In the official blog of Disqus service, 6th of October became the day when the company disclosed information about a security breach that occurred in 2012. Sounds like a student of Yahoo (since Yahoo waited several years to reveal information about a breach as well)? Not exactly.
Disqus reports that it had no knowledge of the incident prior October, when an independent security researcher contacted them to announce about a possible breach of data. The researcher informed Disqus about the breach on 5th of October, and the next day, the company wrote an article about this incident. Definitely a more sufficient way of handling a crisis.
The breach refers to a leakage of data in 2012. It included information about approximately 17 million of users and some of the details were from as early as 2007. The leakage consisted of usernames, email addresses, sign-up dates, last login dates and hashed passwords. However, they were protected with SHA-1 algorithm which is no longer the strongest encryption method around.
In the article, the company states to be very sorry about this incident and declares that transparency is the most important thing in a situation such as this. Many companies do not feel same obligation and are more eager to hide worrying accidents from the public. Most of them are probably worried about being blamed for poor-security measures. However, being honest and genuine about your service is a key aspect of every business.

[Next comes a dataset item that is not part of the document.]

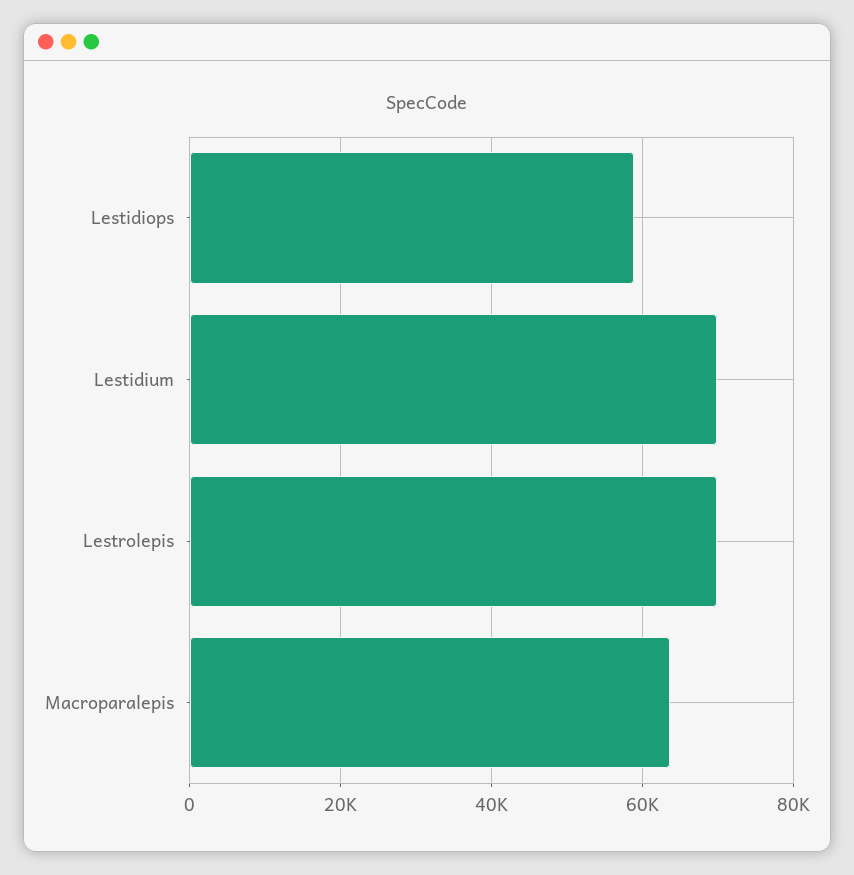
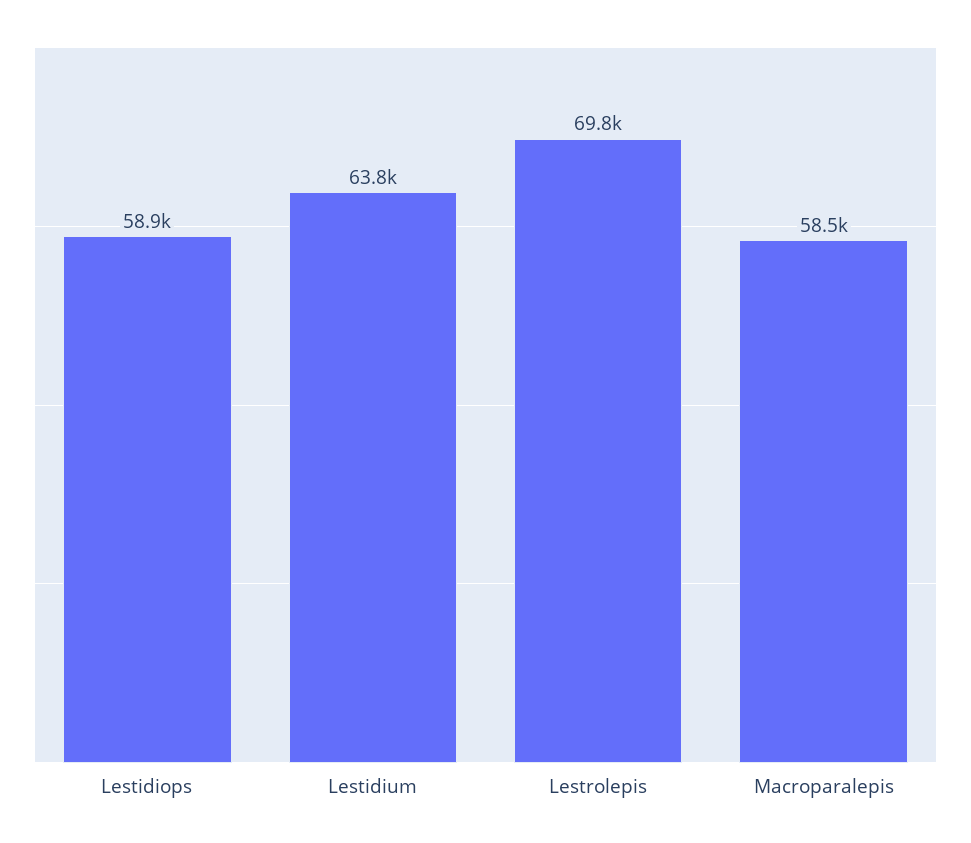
Lestidium: 70000 -> 63800
Macroparalepis: 64000 -> 58500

Disqus explains that it has not detected any outside attempts to obtain the information which was included in the breach. However, since email addresses might have been collected, users could have been involved in multiple spam campaigns. Furthermore, it is important to change your password. In fact, you should do this regularly. Do not reuse these codes for more than one account. If one is hacked, then the other one is probably going to be hijacked as well.
The company does not think that any of their members are in danger. Disqus is forcing users to reset their passwords and informing them of other details that might have leaked. The incident is still being investigated, but we it is refreshing to see a company that informs its clients about the current events even if they are unpleasant. Definitely an example for other companies to follow.